Task to carry out =>
Give back only the lines in the records below from the one with "micrograph of human" to the one with "micrograph of neoplastic", both inclusive, word for word.
[Opening Information section]
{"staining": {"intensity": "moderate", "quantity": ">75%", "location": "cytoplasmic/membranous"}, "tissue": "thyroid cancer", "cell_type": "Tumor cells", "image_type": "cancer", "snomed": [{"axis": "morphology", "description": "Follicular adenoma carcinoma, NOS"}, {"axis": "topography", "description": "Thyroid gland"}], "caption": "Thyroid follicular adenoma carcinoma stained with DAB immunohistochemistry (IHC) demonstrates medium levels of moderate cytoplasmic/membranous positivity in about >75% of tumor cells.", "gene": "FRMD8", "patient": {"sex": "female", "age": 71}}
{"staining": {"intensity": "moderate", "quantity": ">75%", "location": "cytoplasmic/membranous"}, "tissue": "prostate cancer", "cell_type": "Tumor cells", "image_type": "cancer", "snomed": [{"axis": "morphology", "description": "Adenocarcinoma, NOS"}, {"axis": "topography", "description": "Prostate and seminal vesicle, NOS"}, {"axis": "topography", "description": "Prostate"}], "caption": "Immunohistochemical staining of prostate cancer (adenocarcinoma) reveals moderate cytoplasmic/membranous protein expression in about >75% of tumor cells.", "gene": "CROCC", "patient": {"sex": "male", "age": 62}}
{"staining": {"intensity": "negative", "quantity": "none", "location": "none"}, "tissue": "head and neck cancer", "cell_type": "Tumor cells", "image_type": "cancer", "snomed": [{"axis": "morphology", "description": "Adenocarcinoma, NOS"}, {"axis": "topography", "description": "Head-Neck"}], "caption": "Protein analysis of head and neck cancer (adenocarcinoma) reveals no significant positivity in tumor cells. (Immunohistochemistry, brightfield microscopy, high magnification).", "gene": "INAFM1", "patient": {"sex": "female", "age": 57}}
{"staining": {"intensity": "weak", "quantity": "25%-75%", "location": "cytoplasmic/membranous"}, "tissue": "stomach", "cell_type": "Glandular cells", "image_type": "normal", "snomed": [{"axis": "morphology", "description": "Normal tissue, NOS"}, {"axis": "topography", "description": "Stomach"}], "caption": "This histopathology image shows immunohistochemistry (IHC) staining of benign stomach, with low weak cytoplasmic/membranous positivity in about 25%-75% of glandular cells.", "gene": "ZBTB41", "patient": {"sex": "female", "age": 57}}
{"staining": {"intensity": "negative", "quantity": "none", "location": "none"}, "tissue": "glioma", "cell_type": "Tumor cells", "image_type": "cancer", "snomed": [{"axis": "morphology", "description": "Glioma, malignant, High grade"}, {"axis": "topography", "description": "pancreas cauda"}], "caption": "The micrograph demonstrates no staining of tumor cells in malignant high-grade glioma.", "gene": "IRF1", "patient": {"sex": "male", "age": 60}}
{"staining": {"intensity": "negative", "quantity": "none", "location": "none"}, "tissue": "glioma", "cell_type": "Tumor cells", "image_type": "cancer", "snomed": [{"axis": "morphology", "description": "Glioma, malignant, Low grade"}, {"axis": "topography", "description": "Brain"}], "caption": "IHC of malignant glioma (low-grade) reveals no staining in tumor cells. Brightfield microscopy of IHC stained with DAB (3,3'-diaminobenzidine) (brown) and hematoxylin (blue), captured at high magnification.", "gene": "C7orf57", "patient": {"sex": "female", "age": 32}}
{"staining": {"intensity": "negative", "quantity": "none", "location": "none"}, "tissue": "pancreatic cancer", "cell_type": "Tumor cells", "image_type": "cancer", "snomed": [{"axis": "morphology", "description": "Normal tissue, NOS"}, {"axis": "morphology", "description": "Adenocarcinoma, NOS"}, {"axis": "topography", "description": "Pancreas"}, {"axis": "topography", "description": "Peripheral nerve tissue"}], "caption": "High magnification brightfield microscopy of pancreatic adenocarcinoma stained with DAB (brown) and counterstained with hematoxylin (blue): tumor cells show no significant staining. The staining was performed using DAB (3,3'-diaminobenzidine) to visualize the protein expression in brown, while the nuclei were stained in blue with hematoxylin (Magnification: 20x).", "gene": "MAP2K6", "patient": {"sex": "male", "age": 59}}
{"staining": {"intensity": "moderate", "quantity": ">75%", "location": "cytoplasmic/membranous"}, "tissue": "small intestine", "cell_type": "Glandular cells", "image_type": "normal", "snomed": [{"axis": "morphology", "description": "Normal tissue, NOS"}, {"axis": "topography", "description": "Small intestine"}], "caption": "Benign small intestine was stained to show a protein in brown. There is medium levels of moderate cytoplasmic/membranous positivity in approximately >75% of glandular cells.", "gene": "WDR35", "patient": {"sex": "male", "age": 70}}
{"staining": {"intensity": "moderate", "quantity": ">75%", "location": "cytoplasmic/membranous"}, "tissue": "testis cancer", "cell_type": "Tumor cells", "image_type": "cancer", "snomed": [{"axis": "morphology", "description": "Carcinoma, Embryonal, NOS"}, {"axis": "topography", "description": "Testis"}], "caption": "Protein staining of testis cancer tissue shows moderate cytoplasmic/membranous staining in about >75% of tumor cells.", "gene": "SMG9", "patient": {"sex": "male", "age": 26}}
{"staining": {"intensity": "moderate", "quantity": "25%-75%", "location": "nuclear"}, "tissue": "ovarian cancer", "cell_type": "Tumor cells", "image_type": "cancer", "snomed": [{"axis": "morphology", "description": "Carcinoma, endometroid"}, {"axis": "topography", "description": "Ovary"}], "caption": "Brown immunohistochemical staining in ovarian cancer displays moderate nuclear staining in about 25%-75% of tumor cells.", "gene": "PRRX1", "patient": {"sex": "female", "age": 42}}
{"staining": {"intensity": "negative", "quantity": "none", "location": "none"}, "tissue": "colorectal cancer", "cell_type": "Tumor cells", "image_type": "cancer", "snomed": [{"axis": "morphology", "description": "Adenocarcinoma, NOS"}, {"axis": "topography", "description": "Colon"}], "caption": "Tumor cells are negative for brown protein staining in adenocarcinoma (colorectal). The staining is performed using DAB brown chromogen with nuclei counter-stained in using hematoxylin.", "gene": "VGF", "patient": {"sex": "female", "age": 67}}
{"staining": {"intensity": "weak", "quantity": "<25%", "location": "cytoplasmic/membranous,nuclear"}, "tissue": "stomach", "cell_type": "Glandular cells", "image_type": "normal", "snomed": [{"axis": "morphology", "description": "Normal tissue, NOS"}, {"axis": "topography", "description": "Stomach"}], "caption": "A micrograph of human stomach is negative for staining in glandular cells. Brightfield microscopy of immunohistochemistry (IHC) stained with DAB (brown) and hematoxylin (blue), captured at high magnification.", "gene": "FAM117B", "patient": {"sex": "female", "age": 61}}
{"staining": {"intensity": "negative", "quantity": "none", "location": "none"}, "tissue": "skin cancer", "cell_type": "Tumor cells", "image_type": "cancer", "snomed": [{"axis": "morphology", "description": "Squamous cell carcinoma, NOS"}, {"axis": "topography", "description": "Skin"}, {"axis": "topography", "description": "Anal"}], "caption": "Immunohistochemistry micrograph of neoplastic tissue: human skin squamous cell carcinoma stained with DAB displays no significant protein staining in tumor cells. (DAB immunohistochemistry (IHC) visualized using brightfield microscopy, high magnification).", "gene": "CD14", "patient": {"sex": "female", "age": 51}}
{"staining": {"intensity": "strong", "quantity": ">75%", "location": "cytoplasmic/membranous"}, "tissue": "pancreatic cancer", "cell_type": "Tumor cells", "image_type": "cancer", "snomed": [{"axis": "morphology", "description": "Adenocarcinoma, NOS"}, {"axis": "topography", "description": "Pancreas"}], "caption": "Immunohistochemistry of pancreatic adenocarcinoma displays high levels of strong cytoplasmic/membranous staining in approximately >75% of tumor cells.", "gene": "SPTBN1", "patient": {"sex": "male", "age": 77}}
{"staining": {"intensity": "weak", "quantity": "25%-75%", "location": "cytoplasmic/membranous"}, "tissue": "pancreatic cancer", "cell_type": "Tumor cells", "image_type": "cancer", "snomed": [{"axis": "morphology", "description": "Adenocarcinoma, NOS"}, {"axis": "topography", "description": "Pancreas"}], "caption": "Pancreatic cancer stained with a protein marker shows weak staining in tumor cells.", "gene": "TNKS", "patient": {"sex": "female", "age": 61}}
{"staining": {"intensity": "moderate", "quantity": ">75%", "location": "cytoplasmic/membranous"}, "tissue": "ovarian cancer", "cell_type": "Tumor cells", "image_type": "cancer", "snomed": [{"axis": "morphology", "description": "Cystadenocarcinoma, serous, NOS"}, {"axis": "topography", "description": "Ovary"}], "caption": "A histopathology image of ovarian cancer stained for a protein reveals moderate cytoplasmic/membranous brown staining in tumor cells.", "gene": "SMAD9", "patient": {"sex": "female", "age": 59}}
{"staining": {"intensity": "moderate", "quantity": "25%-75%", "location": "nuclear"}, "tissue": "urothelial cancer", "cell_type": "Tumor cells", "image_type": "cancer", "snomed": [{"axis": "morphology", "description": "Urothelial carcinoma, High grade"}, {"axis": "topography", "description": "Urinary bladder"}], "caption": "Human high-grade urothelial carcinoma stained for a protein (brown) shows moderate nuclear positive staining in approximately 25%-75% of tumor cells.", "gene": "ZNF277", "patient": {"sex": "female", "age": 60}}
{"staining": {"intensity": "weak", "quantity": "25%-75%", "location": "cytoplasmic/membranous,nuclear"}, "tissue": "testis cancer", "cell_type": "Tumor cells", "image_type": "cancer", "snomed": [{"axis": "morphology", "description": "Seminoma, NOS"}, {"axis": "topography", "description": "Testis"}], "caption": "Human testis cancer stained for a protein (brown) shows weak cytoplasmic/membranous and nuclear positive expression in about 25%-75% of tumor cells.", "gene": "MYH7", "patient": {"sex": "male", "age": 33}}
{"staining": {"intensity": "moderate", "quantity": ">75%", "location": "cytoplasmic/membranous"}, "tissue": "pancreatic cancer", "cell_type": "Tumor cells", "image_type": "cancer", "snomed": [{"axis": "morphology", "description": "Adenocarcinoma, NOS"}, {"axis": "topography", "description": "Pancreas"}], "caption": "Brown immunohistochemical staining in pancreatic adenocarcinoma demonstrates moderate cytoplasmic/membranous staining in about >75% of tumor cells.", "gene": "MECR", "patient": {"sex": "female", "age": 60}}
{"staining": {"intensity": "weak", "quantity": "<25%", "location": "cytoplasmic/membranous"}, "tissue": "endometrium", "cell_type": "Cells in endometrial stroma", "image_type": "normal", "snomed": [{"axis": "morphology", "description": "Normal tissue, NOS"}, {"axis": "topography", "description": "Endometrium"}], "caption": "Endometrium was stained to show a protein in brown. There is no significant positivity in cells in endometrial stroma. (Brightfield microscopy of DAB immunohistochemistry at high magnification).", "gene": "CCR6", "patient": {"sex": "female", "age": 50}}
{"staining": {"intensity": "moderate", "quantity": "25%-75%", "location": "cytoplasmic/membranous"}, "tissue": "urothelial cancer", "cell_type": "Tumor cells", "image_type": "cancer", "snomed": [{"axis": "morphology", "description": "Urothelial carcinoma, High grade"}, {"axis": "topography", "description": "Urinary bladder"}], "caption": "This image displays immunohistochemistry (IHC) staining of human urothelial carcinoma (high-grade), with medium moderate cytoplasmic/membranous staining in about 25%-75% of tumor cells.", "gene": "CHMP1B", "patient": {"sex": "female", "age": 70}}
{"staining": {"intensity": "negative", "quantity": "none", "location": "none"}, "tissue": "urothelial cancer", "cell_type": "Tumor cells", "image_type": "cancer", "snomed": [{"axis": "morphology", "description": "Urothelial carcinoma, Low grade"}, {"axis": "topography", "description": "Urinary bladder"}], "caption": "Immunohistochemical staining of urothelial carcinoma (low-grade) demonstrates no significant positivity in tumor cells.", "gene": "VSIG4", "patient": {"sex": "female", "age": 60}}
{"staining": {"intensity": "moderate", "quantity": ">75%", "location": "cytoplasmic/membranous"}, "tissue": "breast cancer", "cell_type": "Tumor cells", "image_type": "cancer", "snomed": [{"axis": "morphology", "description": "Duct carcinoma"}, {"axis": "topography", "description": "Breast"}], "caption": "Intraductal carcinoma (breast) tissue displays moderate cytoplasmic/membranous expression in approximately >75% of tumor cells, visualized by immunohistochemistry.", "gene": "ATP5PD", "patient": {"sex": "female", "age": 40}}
[Closing Information section]
Written response =>
{"staining": {"intensity": "weak", "quantity": "<25%", "location": "cytoplasmic/membranous,nuclear"}, "tissue": "stomach", "cell_type": "Glandular cells", "image_type": "normal", "snomed": [{"axis": "morphology", "description": "Normal tissue, NOS"}, {"axis": "topography", "description": "Stomach"}], "caption": "A micrograph of human stomach is negative for staining in glandular cells. Brightfield microscopy of immunohistochemistry (IHC) stained with DAB (brown) and hematoxylin (blue), captured at high magnification.", "gene": "FAM117B", "patient": {"sex": "female", "age": 61}}
{"staining": {"intensity": "negative", "quantity": "none", "location": "none"}, "tissue": "skin cancer", "cell_type": "Tumor cells", "image_type": "cancer", "snomed": [{"axis": "morphology", "description": "Squamous cell carcinoma, NOS"}, {"axis": "topography", "description": "Skin"}, {"axis": "topography", "description": "Anal"}], "caption": "Immunohistochemistry micrograph of neoplastic tissue: human skin squamous cell carcinoma stained with DAB displays no significant protein staining in tumor cells. (DAB immunohistochemistry (IHC) visualized using brightfield microscopy, high magnification).", "gene": "CD14", "patient": {"sex": "female", "age": 51}}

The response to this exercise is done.